The Queensland government’s belief that water conservation should be a key priority in this speedily warming world of ours appears to have led to the situation where local dams were allowed to get dangerously full. So in recent weeks, the Wivenhoe dam was running at 150 per cent to 180 per cent capacity, which means that the authorities had to start releasing water from the dam at the same time that the rain-caused flash floods were hitting Brisbane’s river system – effectively contributing to the deluge.

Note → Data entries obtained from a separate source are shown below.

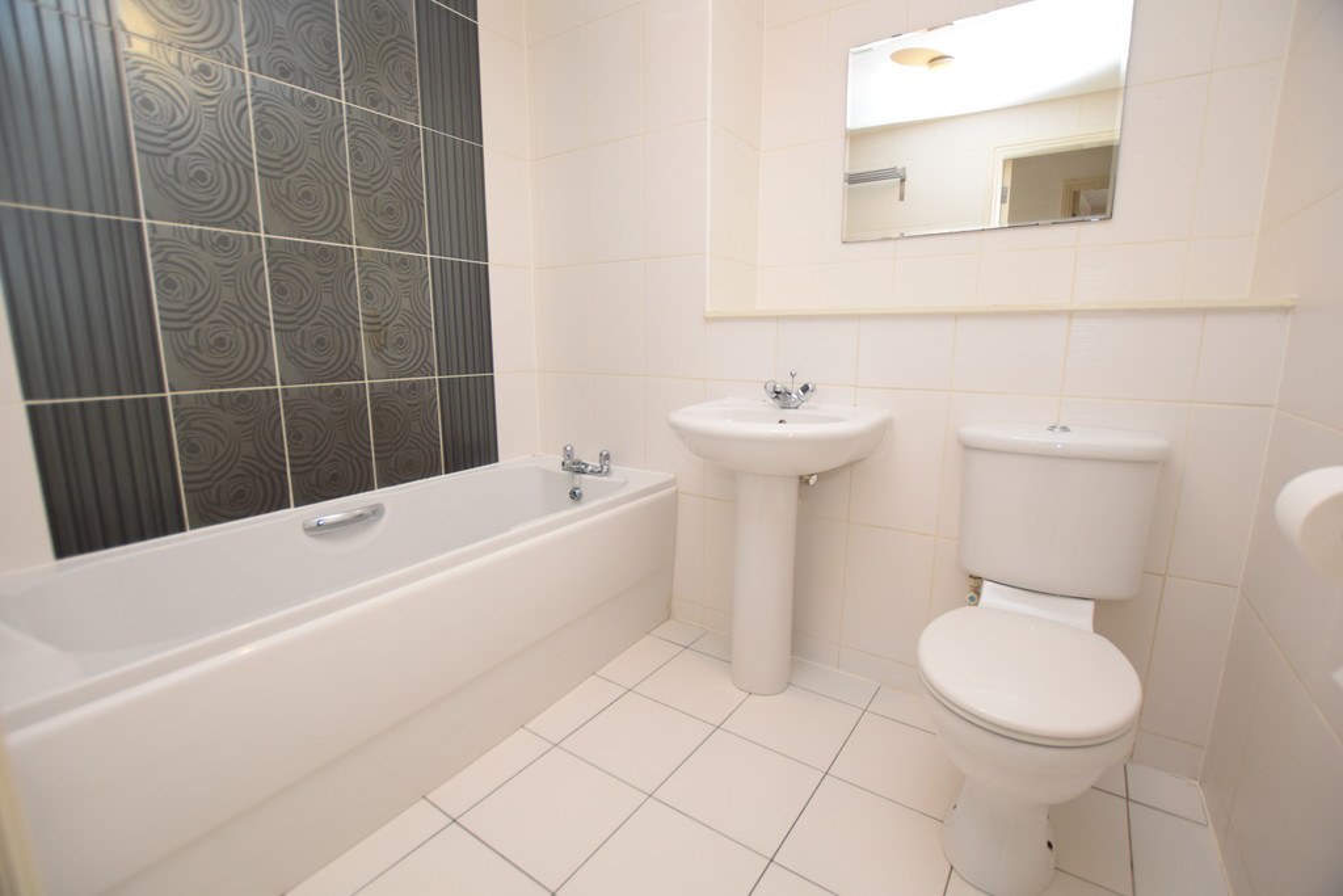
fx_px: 560
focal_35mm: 15
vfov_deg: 77.3
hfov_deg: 100.4
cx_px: 672
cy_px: 448
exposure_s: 1/60
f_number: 3.5
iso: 800
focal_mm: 10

It is surely worth asking, at least, whether Queensland officialdom’s embrace of the ideology of climate change, its fervent belief in future manmade drought and thus the need to store as much water as possible, made it unprepared for the current flooding of the Brisbane area.

O’Neil correctly states that this doesn’t mean Greens were to blame.  But I think it should give great pause to government officials when they make policy based on fears of the future that have not been validated empirically.  Climate is too complex and insufficiently understood for anyone to know with confidence what will happen in the next decades—global warming or not.  GWH should not drive policy.  It can lead to costly mistakes.